If you run into an exception similar to the one below, it means that Data Collector allocated all available private classloaders.
You can calculate how many private classloaders an SDC instance needs by calculating the number of Hadoop stages used in your pipelines, which run simultaneously (stopping a pipeline should also release the private classloaders).
java.lang.RuntimeException: Could not get a private ClassLoader for
'streamsets-datacollector-cdh_5_7-lib', for stage
'com_streamsets_pipeline_stage_destination_hdfs_HdfsDTarget',
active private ClassLoaders='50': java.util.NoSuchElementException: Pool exhausted
If your running pipelines use more than 50 Hadoop stages, you need to increase max.stage.private.classloaders in sdc.properties file, which is set to 50 by default.
From the sdc.properties file:
#Maximum number of private classloaders to allow in the data collector.
#Stage that have configuration singletons (i.e.
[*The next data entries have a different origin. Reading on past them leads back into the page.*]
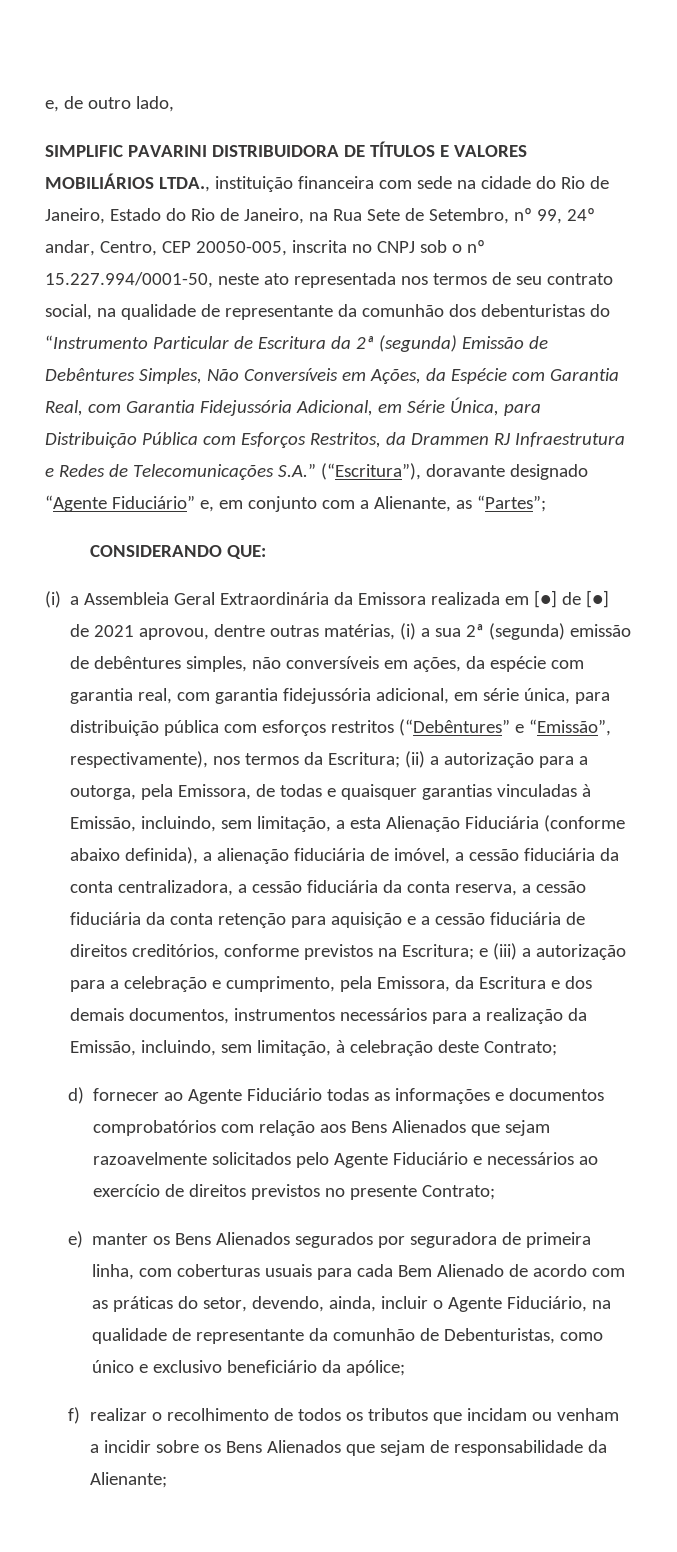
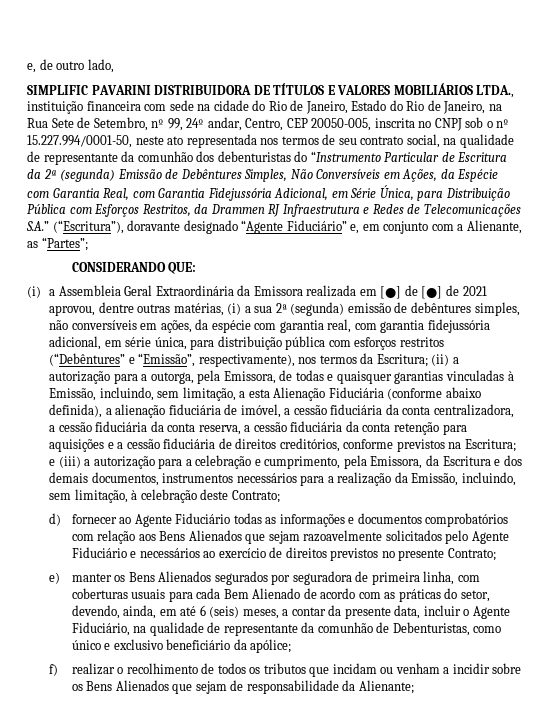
[331,912,403,928] aquisição -> [49,439,105,452] aquisições
(376, 1304) none -> [159,605,421,619] em até 6 (seis) meses, a contar da presente data,

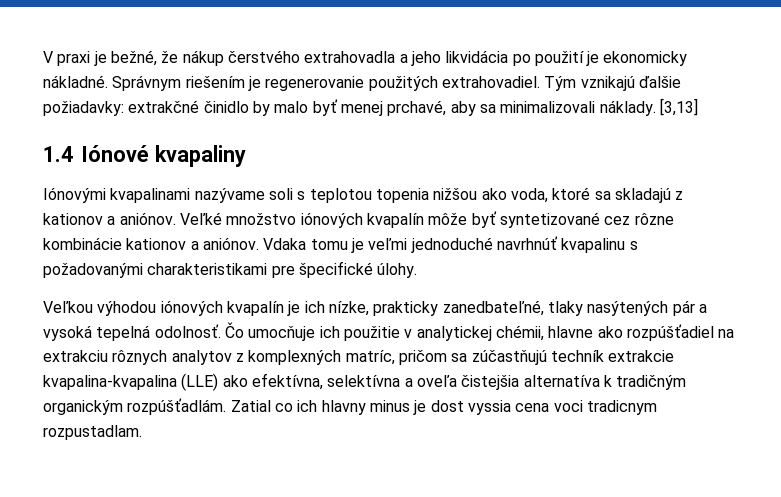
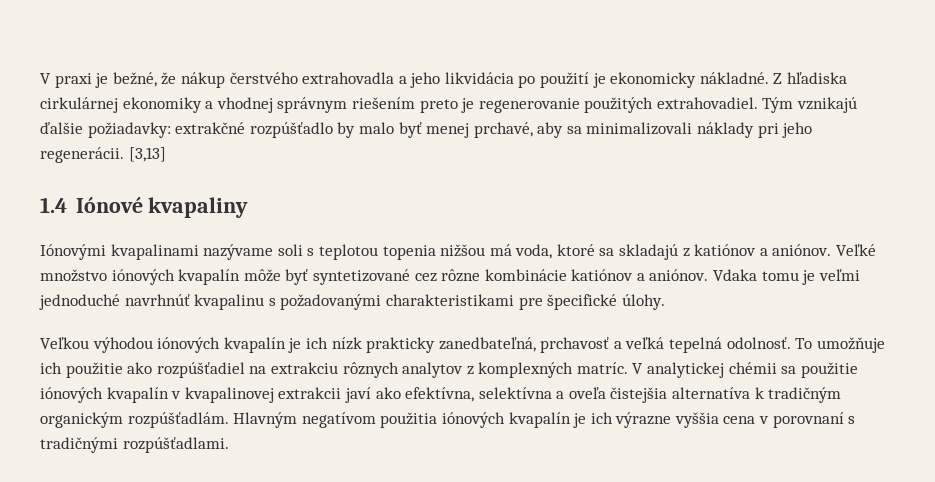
[112,75,245,91] Správnym riešením -> [773,72,848,84] [40,97,458,113] Z hľadiska cirkulárnej ekonomiky a vhodnej správnym riešením preto
[203,101,249,113] činidlo -> [249,122,333,138] rozpúšťadlo
[599,100,656,116] náklady. -> [697,122,813,138] [40,147,124,163] náklady pri jeho regenerácii.
[481,188,507,200] ako -> [489,244,512,256] má
[43,213,103,225] kationov -> [694,244,757,256] katiónov
[126,238,187,250] kationov -> [571,269,634,281] katiónov
[328,300,707,316] [43,322,594,341] nízke, prakticky zanedbateľné, tlaky nasýtených pár a vysoká tepelná odolnosť. Čo umocňuje ich použitie v analytickej chémii, hlavne -> [331,337,885,353] [40,362,123,378] nízk prakticky zanedbateľná, prchavosť a veľká tepelná odolnosť. To umožňuje ich použitie
[345,350,675,365] [43,373,219,391] matríc, pričom sa zúčastňujú techník extrakcie kvapalina-kvapalina (LLE) -> [576,362,858,378] [40,387,371,403] matríc. V analytickej chémii sa použitie iónových kvapalín v kvapalinovej extrakcii javí
[230,400,657,415] [43,425,142,440] Zatial co ich hlavny minus je dost vyssia cena voci tradicnym rozpustadlam. -> [233,412,856,428] [40,437,229,453] Hlavným negatívom použitia iónových kvapalín je ich výrazne vyššia cena v porovnaní s tradičnými rozpúšťadlami.

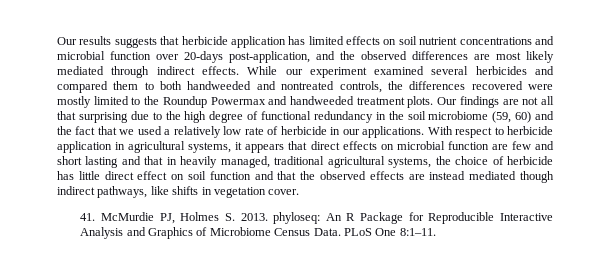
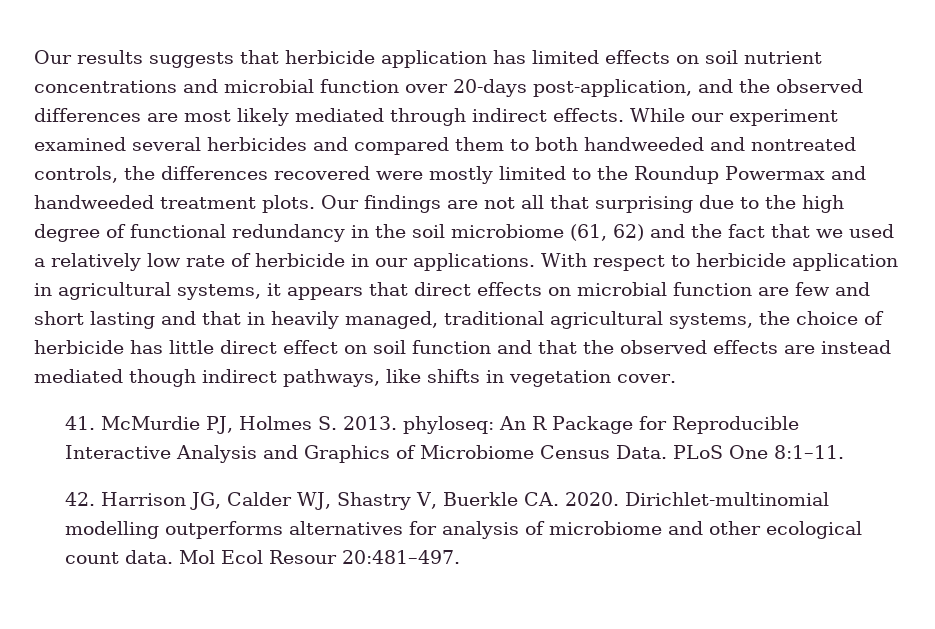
[492,111,532,123] (59, 60) -> [570,224,644,241] (61, 62)
(436, 232) none -> [64,492,829,510] [64,521,862,539] [64,550,460,564] // 42. Harrison JG, Calder WJ, Shastry V, Buerkle CA. 2020. Dirichlet‐multinomial modelling outperforms alternatives for analysis of microbiome and other ecological count data. Mol Ecol Resour 20:481–497.

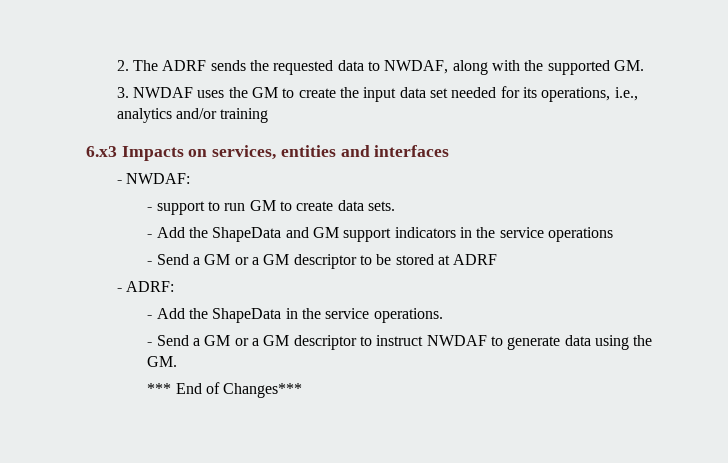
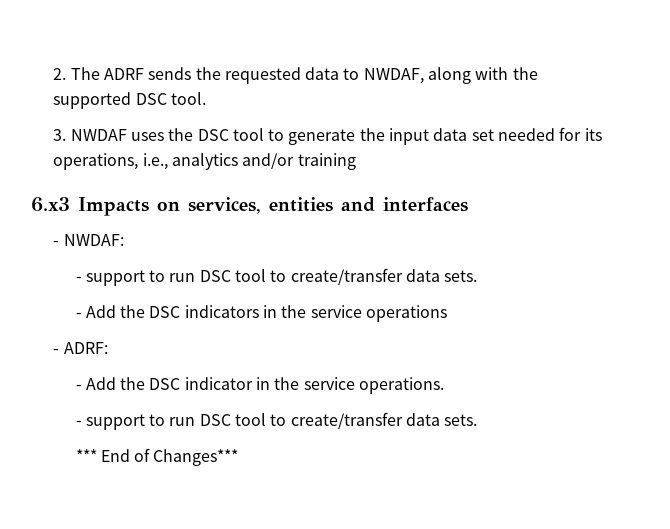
[613,60,644,71] GM. -> [135,92,206,105] DSC tool.
[251,87,336,98] GM to create -> [197,128,356,145] DSC tool to generate
[249,200,334,211] GM to create -> [199,268,403,285] DSC tool to create/transfer
[212,227,392,242] ShapeData and GM support -> [149,306,181,318] DSC
[147,254,498,269] // - Send a GM or a GM descriptor to be stored at ADRF -> (448, 313) none
[212,308,282,323] ShapeData -> [149,377,253,390] DSC indicator
[156,335,653,350] [147,356,178,367] Send a GM or a GM descriptor to instruct NWDAF to generate data using the GM. -> [85,412,478,430] support to run DSC tool to create/transfer data sets.

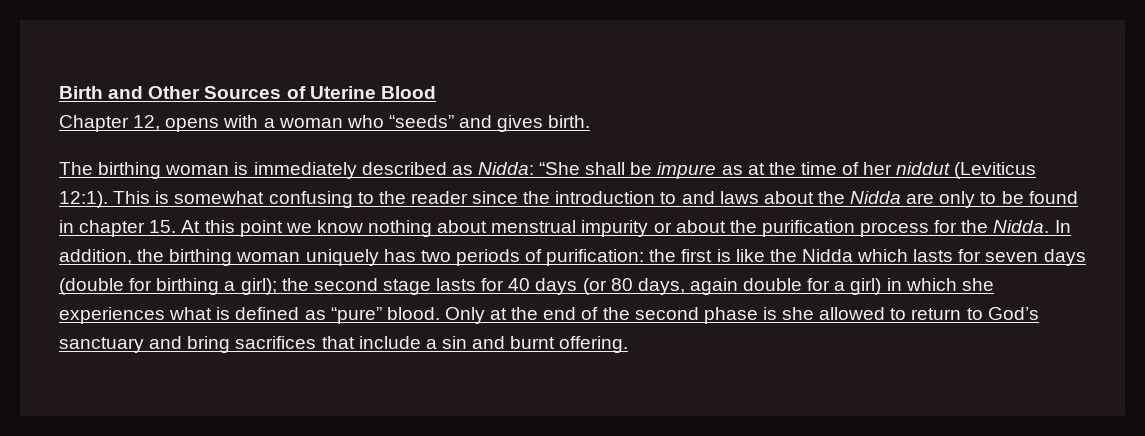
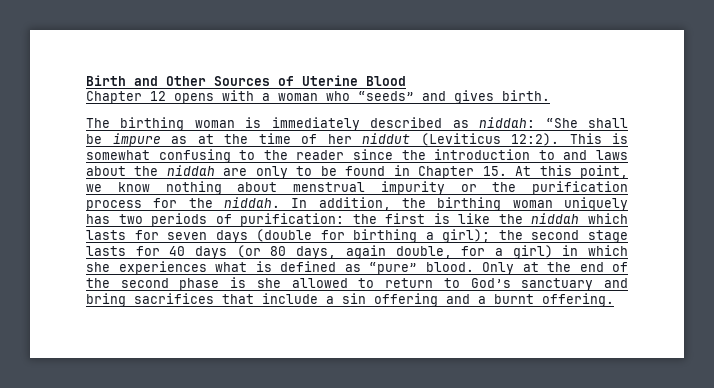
[133,115,161,131] 12, -> [150,91,166,101] 12
[477,162,534,175] Nidda: -> [479,117,536,128] niddah:
[59,191,108,208] 12:1). -> [511,133,559,146] 12:2).
[850,191,902,204] Nidda -> [166,165,215,176] niddah
[79,220,146,237] chapter -> [418,166,475,179] Chapter
[239,220,283,237] point -> [579,165,628,179] point,
[675,220,726,233] about -> (477, 188) none
[993,220,1050,233] Nidda. -> [224,197,280,208] niddah.
[801,249,853,262] Nidda -> [531,213,580,224] niddah
[743,278,803,291] double -> [395,246,452,259] double,
[472,336,506,349] and -> [374,293,486,307] offering and a

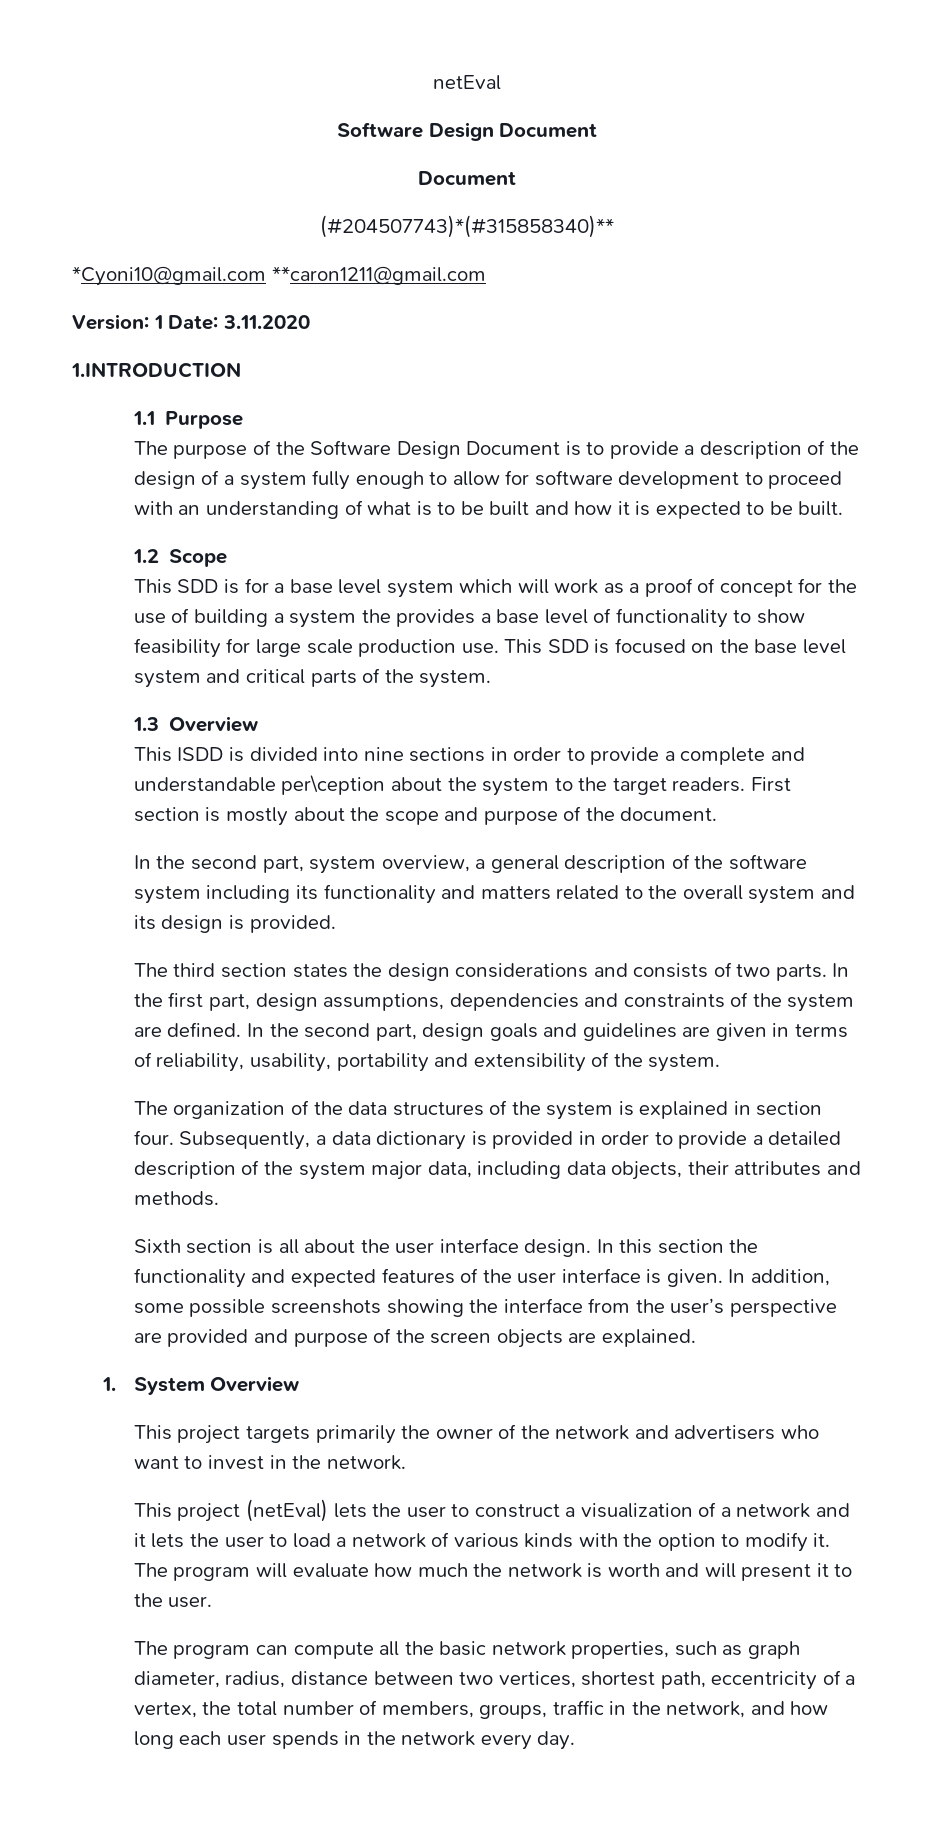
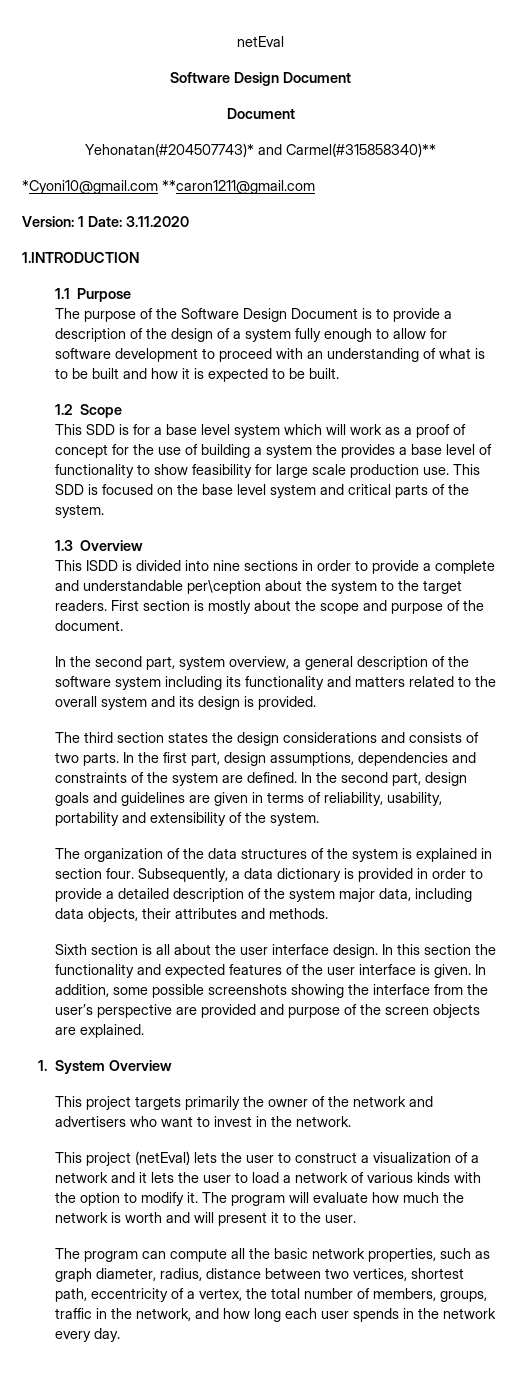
[320,215,614,238] (#204507743)*(#315858340)** -> [85,143,436,157] Yehonatan(#204507743)* and Carmel(#315858340)**

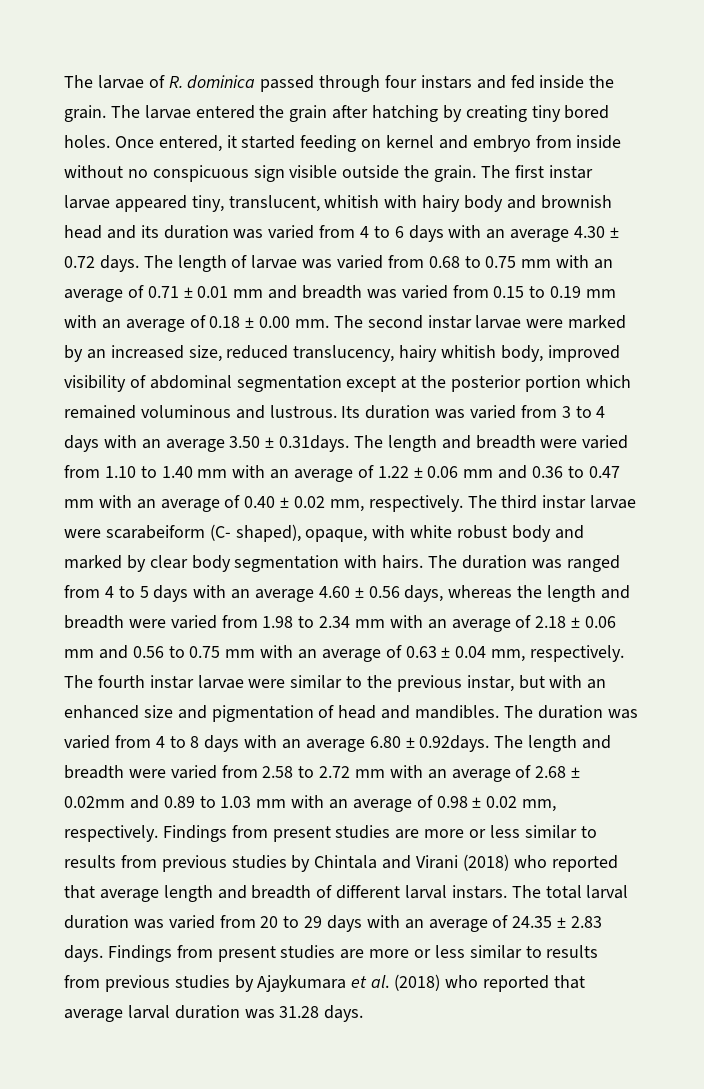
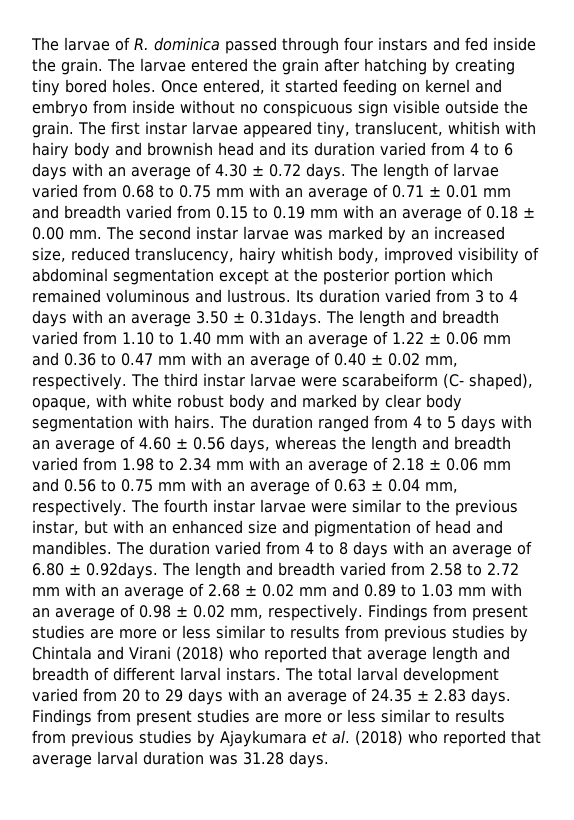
[233,229,264,239] was -> (375, 149) none
(570, 235) none -> [196,163,211,177] of
[302,259,333,269] was -> (499, 170) none
[366,289,397,299] was -> (121, 212) none
[526,319,564,328] were -> [294,230,323,240] was
[435,409,466,419] was -> (380, 296) none
[540,439,578,448] were -> (499, 317) none
[531,559,562,569] was -> (313, 422) none
(315, 595) none -> [120,436,135,450] of
[128,619,166,628] were -> (511, 443) none
[607,709,638,719] was -> (210, 548) none
(365, 745) none -> [517,541,532,555] of
[128,769,166,778] were -> (335, 569) none
[64,796,125,808] 0.02mm -> [262,584,327,597] 0.02 mm
[64,915,164,929] duration was -> [403,667,499,684] development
Hadoop FS & Hbase) require private classloaders
max.stage.private.classloaders=50
For example, if 100 pipelines (within one SDC) are running and writing to HDFS destination, you have to set this number to 100. If one pipeline contains HDFS, Hive Metadata processor, and Hive Metastore destination, you need 3 private classloaders for one pipeline.
Some of the other stages (not a fully exhaustive list) that use private classloader are - Mapr-DB origin, MapR-DB target, HDFS origin, HDFS metadata executor, Hadoop FS target, BigTable target, Hive Metadata processor, HiveQuery executor, Hive target, Hive Metastore target, Spark processor, Amazon S3 target, Kudu look-up processor, Kudu target, MapReduce executor, HBase target, HBase lookup processor, etc.
If you install the SDC with Cloudera Manager, you can set the value in CM UI > StreamSets configuration > "Data Collector Advanced Configuration Snippet (Safety Valve) for sdc.properties".
Leaving the max.stage.private.classloaders
unlimited (or set to a high value, more than your needs) is not recommended. The very common area that gets impacted when this is not taken care of is your memory consumption and the JVM heap management via GC and the likes. And this in turn adversely affects the performance. These become dangerously difficult to trace when you hit an issue with the pipeline.
What if my running pipelines do not use more than 50 Hadoop stages?
If you run only a few pipelines using Hadoop stages simultaneously in one Data Collector and the number is not higher than 50, please contact our support team as this might mean that Data Collector does not release the private classloaders properly.
August 11, 2021 00:14